==== Data for review ====
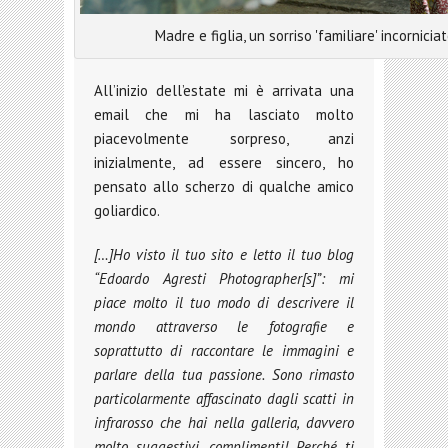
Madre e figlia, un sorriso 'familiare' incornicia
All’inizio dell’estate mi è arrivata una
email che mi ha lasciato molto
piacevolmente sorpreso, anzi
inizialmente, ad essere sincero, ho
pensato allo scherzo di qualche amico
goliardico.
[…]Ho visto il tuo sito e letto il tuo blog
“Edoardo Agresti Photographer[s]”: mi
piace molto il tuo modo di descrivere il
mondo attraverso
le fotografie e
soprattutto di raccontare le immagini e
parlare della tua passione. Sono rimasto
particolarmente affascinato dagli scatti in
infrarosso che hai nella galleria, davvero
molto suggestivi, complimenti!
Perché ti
====
==== Data for review ====
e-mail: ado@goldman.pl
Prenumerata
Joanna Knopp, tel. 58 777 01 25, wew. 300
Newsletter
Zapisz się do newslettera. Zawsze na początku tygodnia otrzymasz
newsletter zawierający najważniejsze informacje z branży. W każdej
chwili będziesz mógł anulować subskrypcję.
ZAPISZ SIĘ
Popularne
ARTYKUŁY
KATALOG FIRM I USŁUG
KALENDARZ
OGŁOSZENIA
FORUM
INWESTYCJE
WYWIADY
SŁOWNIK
====
Job: Counting the lines above that hold "molto", reply with the number and no other words.

Task answer: 3